Beyoncé: 4

Music Reviews
Beyoncé: 4

When you’re Beyoncé Knowles, machining the sheets of throbbing summer singles—muscular anthems that merge thick modern R&B, hip-hop-inflected beats and enough female-empowerment lyric hooks to run the gamut of “Crazy In Love” to “Single Ladies (Put A Ring On It)”—comes easy. So easy and so jaw-droppingly good for what it is, 4 comes as almost a shock to the system.

With a couple twisting guitar lines, a descending line of organ, a few sparse piano chords and a cascading vocal that sweeps into an ethereal top of the range flicker, then drops down into an almost guttural dirt’n’church witness, “1 (Plus) 1” is a stark track that pulls more from the blues and spoken word than anything to do with contemporary radio.

Moving from there to the slowly spreading synth notes and drum-machined/hand-clap rhythm track, the fraughtly forsaken “I Still Care” takes a waft of Peter Gabriel’s “Salsbury Hill” and creates a backdrop for Knowles’ shaft of vocal power as it writhes through the ache and obsession that comes from being the one left in love. Her voice again moves from silken to powerful, torn to potent—suggesting 4 is an album about the voice of the woman who played Etta James in Cadillac Records.

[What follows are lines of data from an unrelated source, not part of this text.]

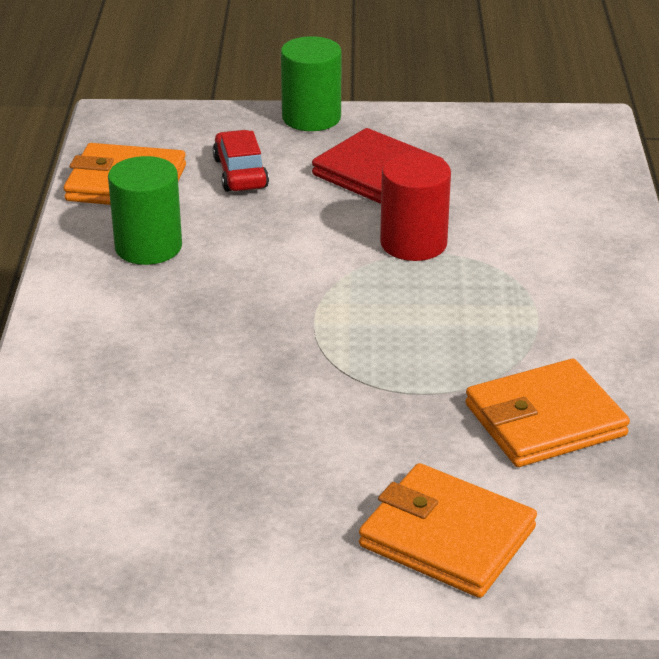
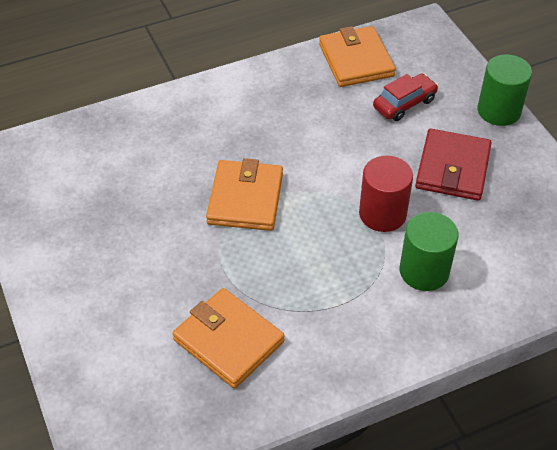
camera: 65 degrees right, 15 degrees up
green cylinder [108,156,182,265] -> green cylinder moved to [400,212,459,291]
orange wallet [359,463,537,598] -> orange wallet moved to [206,158,283,231]

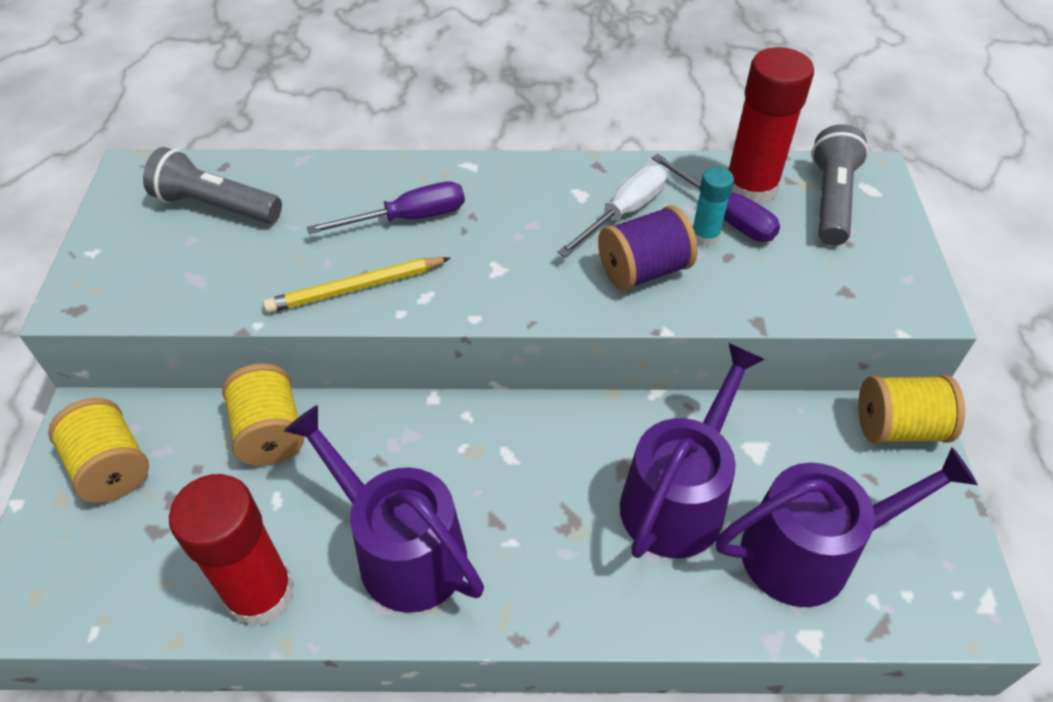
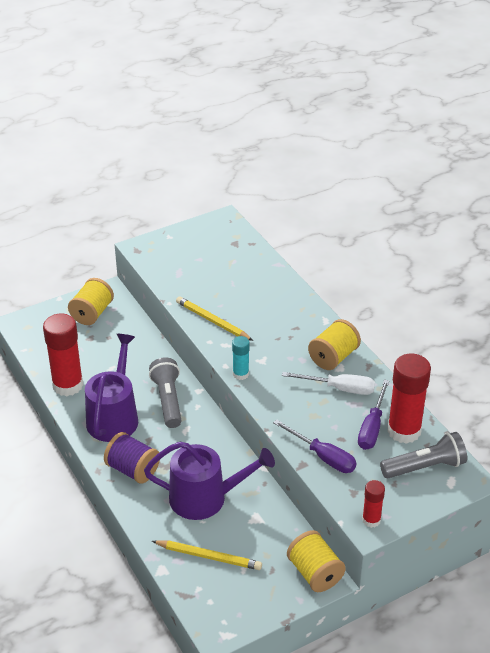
camera: 60 degrees right, 10 degrees down
grey flashlight [143,147,282,224] -> grey flashlight moved to [149,357,182,428]
yellow spool [222,363,304,466] -> yellow spool moved to [308,319,361,370]
purple screwdriver [307,181,465,234] -> purple screwdriver moved to [273,419,356,473]
purple spool [598,205,698,291] -> purple spool moved to [104,432,160,484]
turquoise glue stick [692,167,734,246] -> turquoise glue stick moved to [232,336,250,380]
purple watering can [715,447,978,607] -> yellow pencil [152,540,262,570]
none -> red glue stick [362,480,385,528]

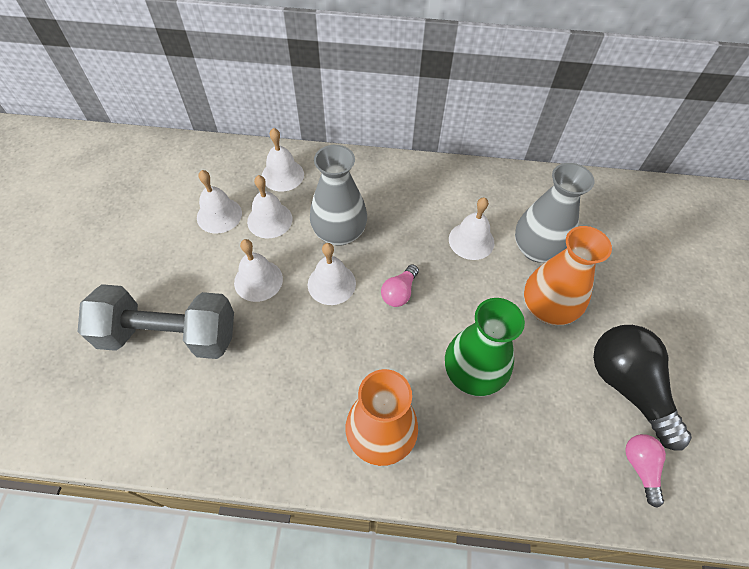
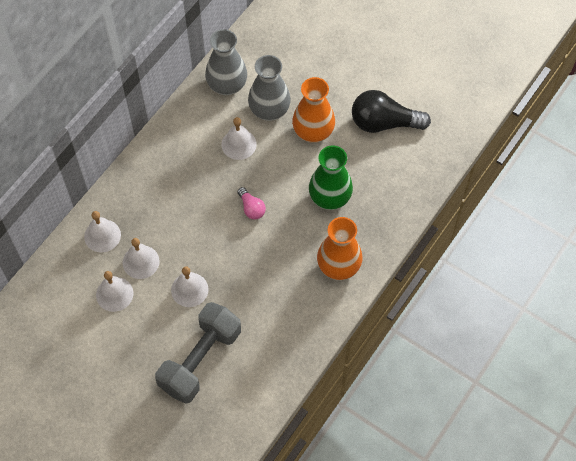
camera: 60 degrees left, 5 degrees up
white bell [308,243,356,305] -> none
grey vase [310,145,367,246] -> grey vase moved to [205,29,247,95]
pink light bulb [625,434,666,508] -> none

Even the first single—“Run The World (Girls)”—is a redux of indie dance track “Pon De Floor,” chockfull of fife-and-drum corps rat-a-tatting, an attenuated track with Beyoncé barking, steroidally sing-songing and claiming woman power. This is not your standard-issue radio candy, and the strength of the track is the hypnotic reality of the beats and the way the Houston-born superstar’s voice inhabits the track.

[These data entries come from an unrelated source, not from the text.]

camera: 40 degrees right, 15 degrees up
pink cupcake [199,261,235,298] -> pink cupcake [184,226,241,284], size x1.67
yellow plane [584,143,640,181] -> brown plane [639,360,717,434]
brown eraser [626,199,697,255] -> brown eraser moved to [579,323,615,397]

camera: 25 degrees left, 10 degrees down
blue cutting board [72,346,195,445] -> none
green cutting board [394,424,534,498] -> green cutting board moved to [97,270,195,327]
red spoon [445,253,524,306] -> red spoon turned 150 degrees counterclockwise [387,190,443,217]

Working a sleek neo-cocktail tip on “Rather Die Young” that blooms into a lush retro-pop chorus or the decidedly innocent ‘80s R&B jam “Love On Top,” Beyoncé’s honeyed tones sashay through the melodies equal parts power-pop-torch, bright-light beacon and erotic invitation. Even when grabbing a fistful of vitriol on “Best You Never Had,” a boiling throw-down of invective and bitterness, it’s her voice that stands out strong and clear, exploring the potential of the delivery.